> [SUPPLIED INFORMATION]:
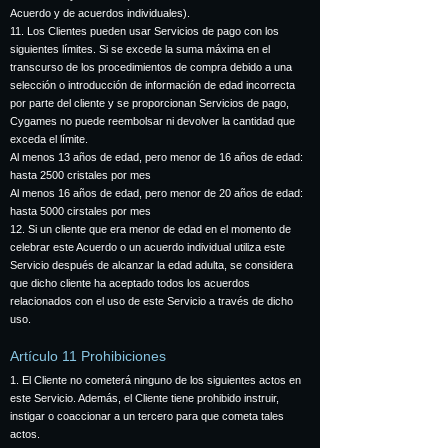
Acuerdo y de acuerdos individuales).
11. Los Clientes pueden usar Servicios de pago con los
siguientes límites. Si se excede la suma máxima en el
transcurso de los procedimientos de compra debido a una
selección o introducción de información de edad incorrecta
por parte del cliente y se proporcionan Servicios de pago,
Cygames no puede reembolsar ni devolver la cantidad que
exceda el límite.
Al menos 13 años de edad, pero menor de 16 años de edad:
hasta 2500 cristales por mes
Al menos 16 años de edad, pero menor de 20 años de edad:
hasta 5000 cirstales por mes
12. Si un cliente que era menor de edad en el momento de
celebrar este Acuerdo o un acuerdo individual utiliza este
Servicio después de alcanzar la edad adulta, se considera
que dicho cliente ha aceptado todos los acuerdos
relacionados con el uso de este Servicio a través de dicho
uso.
Artículo 11 Prohibiciones
1. El Cliente no cometerá ninguno de los siguientes actos en
este Servicio. Además, el Cliente tiene prohibido instruir,
instigar o coaccionar a un tercero para que cometa tales
actos.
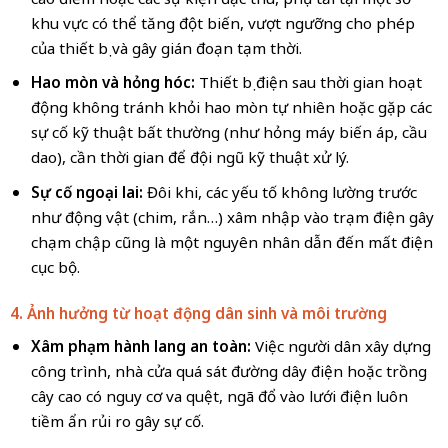
khu vực có thể tăng đột biến, vượt ngưỡng cho phép
của thiết bị và gây gián đoạn tạm thời.
Hao mòn và hỏng hóc:
Thiết bị điện sau thời gian hoạt
động không tránh khỏi hao mòn tự nhiên hoặc gặp các
sự cố kỹ thuật bất thường (như hỏng máy biến áp, cầu
dao), cần thời gian để đội ngũ kỹ thuật xử lý.
Sự cố ngoại lai:
Đôi khi, các yếu tố không lường trước
như động vật (chim, rắn…) xâm nhập vào trạm điện gây
chạm chập cũng là một nguyên nhân dẫn đến mất điện
cục bộ.
4. Ảnh hưởng từ hoạt động dân sinh và môi trường
Xâm phạm hành lang an toàn:
Việc người dân xây dựng
công trình, nhà cửa quá sát đường dây điện hoặc trồng
cây cao có nguy cơ va quệt, ngã đổ vào lưới điện luôn
tiềm ẩn rủi ro gây sự cố.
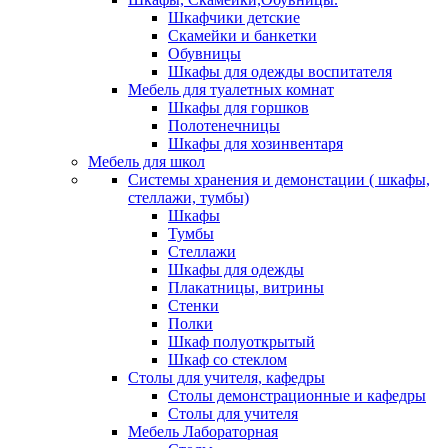
Шкафчики детские
Скамейки и банкетки
Обувницы
Шкафы для одежды воспитателя
Мебель для туалетных комнат
Шкафы для горшков
Полотенечницы
Шкафы для хозинвентаря
Мебель для школ
Системы хранения и демонстации ( шкафы,
стеллажи, тумбы)
Шкафы
Тумбы
Стеллажи
Шкафы для одежды
Плакатницы, витрины
Стенки
Полки
Шкаф полуоткрытый
Шкаф со стеклом
Столы для учителя, кафедры
Столы демонстрационные и кафедры
Столы для учителя
Мебель Лабораторная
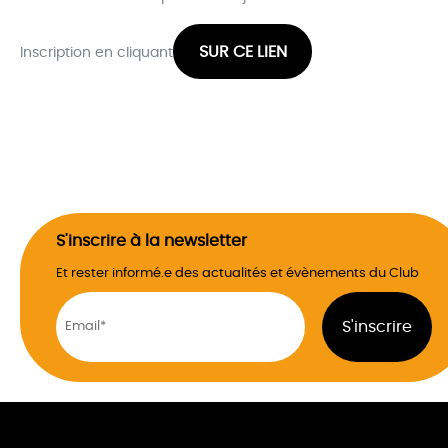
SUR CE LIEN
Inscription en cliquant
S'inscrire à la newsletter
Et rester informé.e des actualités et évènements du Club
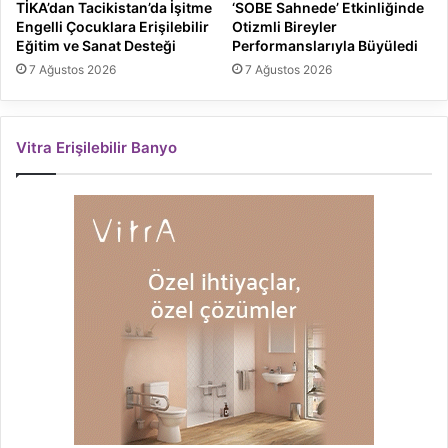
TİKA’dan Tacikistan’da İşitme
‘SOBE Sahnede’ Etkinliğinde
Engelli Çocuklara Erişilebilir
Otizmli Bireyler
Eğitim ve Sanat Desteği
Performanslarıyla Büyüledi
7 Ağustos 2026
7 Ağustos 2026
Vitra Erişilebilir Banyo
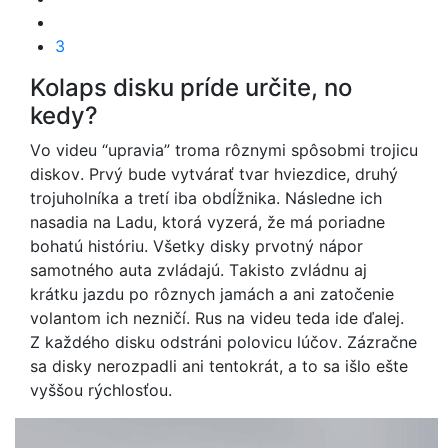
3
Kolaps disku príde určite, no
kedy?
Vo videu “upravia” troma rôznymi spôsobmi trojicu
diskov. Prvý bude vytvárať tvar hviezdice, druhý
trojuholníka a tretí iba obdĺžnika. Následne ich
nasadia na Ladu, ktorá vyzerá, že má poriadne
bohatú históriu. Všetky disky prvotný nápor
samotného auta zvládajú. Takisto zvládnu aj
krátku jazdu po rôznych jamách a ani zatočenie
volantom ich nezničí. Rus na videu teda ide ďalej.
Z každého disku odstráni polovicu lúčov. Zázračne
sa disky nerozpadli ani tentokrát, a to sa išlo ešte
vyššou rýchlosťou.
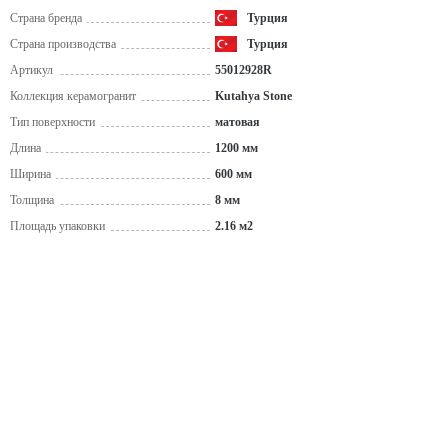
Страна бренда
Турция
Страна производства
Турция
Артикул
55012928R
Коллекция керамогранит
Kutahya Stone
Тип поверхности
матовая
Длина
1200 мм
Ширина
600 мм
Толщина
8 мм
Площадь упаковки
2.16 м2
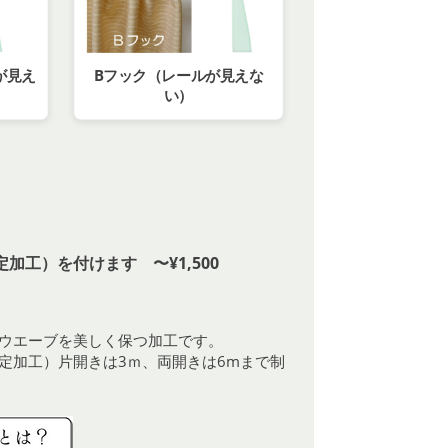
が見え
Bフック（レールが見えな
い）
加工）を付けます 〜¥1,500
ウエーブを美しく保つ加工です。
定加工）片開きは3ｍ、両開きは6mまで制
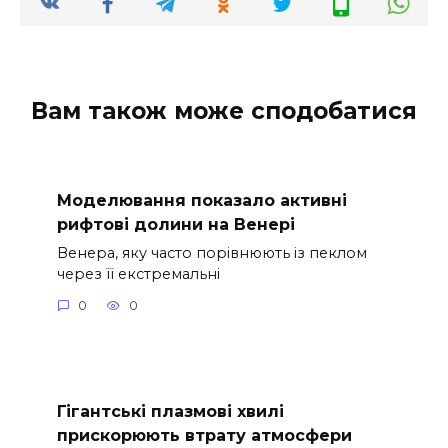
Вам також може сподобатися
Моделювання показало активні
рифтові долини на Венері
Венера, яку часто порівнюють із пеклом
через її екстремальні
0
0
Гігантські плазмові хвилі
прискорюють втрату атмосфери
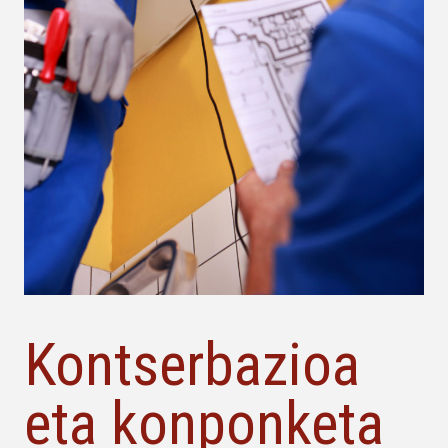
Kontserbazioa
eta konponketa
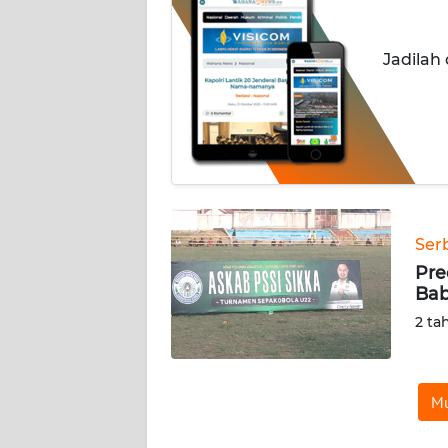
OPINI
Jadilah
Informasi
INDEKS
BERITA
KONTAK
KAMI
Ser
INFO
Pre
IKLAN
Bab
2 ta
TENTANG
KAMI
Mu
PEDOMAN
MEDIA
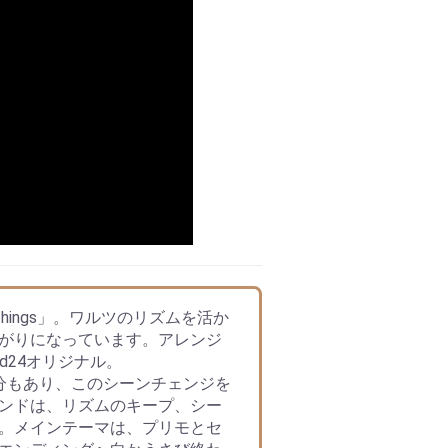
Things」。ワルツのリズムを活か
がりになっています。アレンジ
d24オリジナル。
分もあり、このシーンチェンジを
ンドは、リズムのキープ、シー
。メインテーマは、プリモとセ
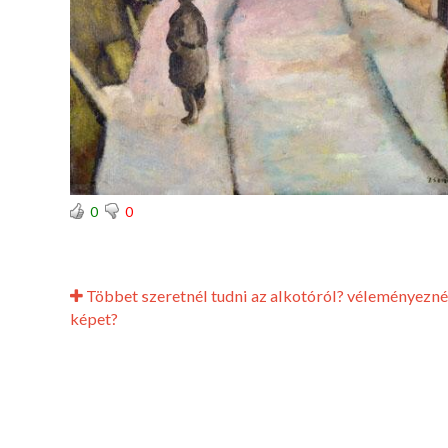
0
0
Többet szeretnél tudni az alkotóról? véleményezné
képet?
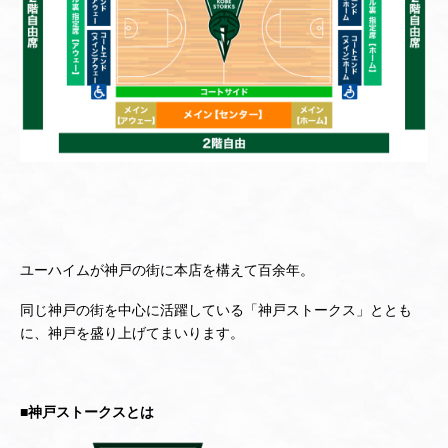
ユーハイムが神戸の街に本店を構えて百余年。
同じ神戸の街を中心に活躍している「神戸ストークス」ととも
に、神戸を盛り上げてまいります。
■神戸ストークスとは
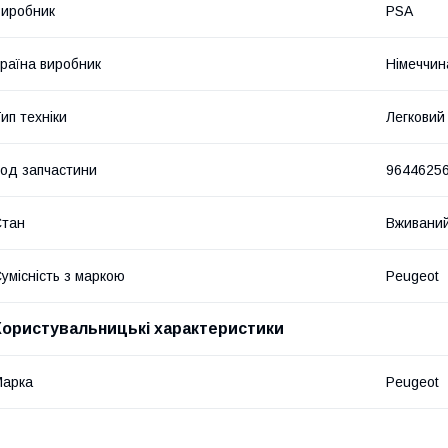
иробник
PSA
раїна виробник
Німеччин
ип техніки
Легковий
од запчастини
9644625
Стан
Вживани
умісність з маркою
Peugeot
Користувальницькі характеристики
Марка
Peugeot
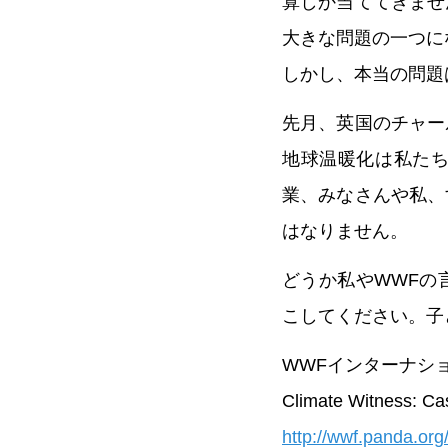
算しか当ててきませ
大きな問題の一つに
しかし、本当の問題
先月、英国のチャー
地球温暖化は私た
業、みなさんや私、
はなりません。
どうか私やWWFの
こしてください。子
WWFインターナショ
Climate Witness: Ca
http://wwf.panda.org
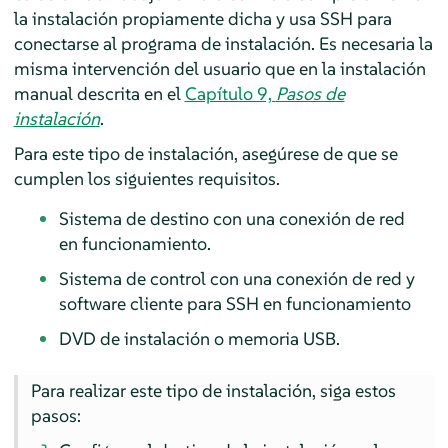
la instalación propiamente dicha y usa SSH para
conectarse al programa de instalación. Es necesaria la
misma intervención del usuario que en la instalación
manual descrita en el
Capítulo 9,
Pasos de
instalación
.
Para este tipo de instalación, asegúrese de que se
cumplen los siguientes requisitos.
Sistema de destino con una conexión de red
en funcionamiento.
Sistema de control con una conexión de red y
software cliente para SSH en funcionamiento
DVD de instalación o memoria USB.
Para realizar este tipo de instalación, siga estos
pasos:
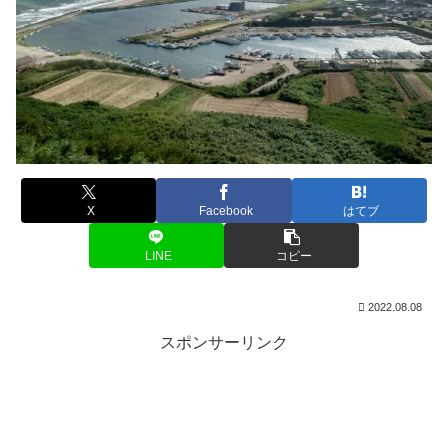
X
Facebook
はてブ
LINE
コピー
2022.08.08
スポンサーリンク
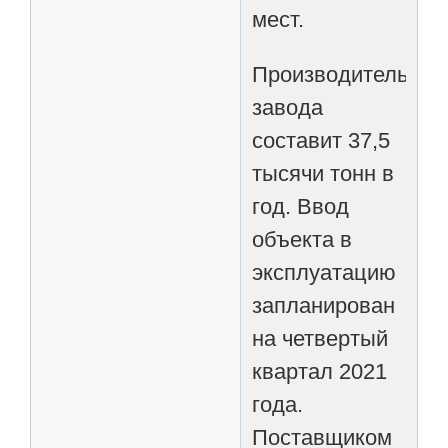
мест.
Производительнос
завода
составит 37,5
тысячи тонн в
год. Ввод
объекта в
эксплуатацию
запланирован
на четвертый
квартал 2021
года.
Поставщиком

> [EXERCISE DETAILS]: Copy the listing from the line with "Things」。ワルツのリズムを活か" to the line with "http://wwf.panda.org", putting "Citroën" in place of "Peugeot" and leaving everything else as it is. Leave the pictures out.

> [REPLY TO THE TASK]:
Things」。ワルツのリズムを活か
がりになっています。アレンジ
d24オリジナル。
分もあり、このシーンチェンジを
ンドは、リズムのキープ、シー
。メインテーマは、プリモとセ
0
0
Többet szeretnél tudni az alkotóról? véleményezné
képet?
ユーハイムが神戸の街に本店を構えて百余年。
同じ神戸の街を中心に活躍している「神戸ストークス」ととも
に、神戸を盛り上げてまいります。
■神戸ストークスとは
иробник
PSA
раїна виробник
Німеччин
ип техніки
Легковий
од запчастини
9644625
Стан
Вживани
умісність з маркою
Citroën
Користувальницькі характеристики
Марка
Citroën
算しか当ててきませ
大きな問題の一つに
しかし、本当の問題
先月、英国のチャー
地球温暖化は私た
業、みなさんや私、
はなりません。
どうか私やWWFの
こしてください。子
WWFインターナショ
Climate Witness: Ca
http://wwf.panda.org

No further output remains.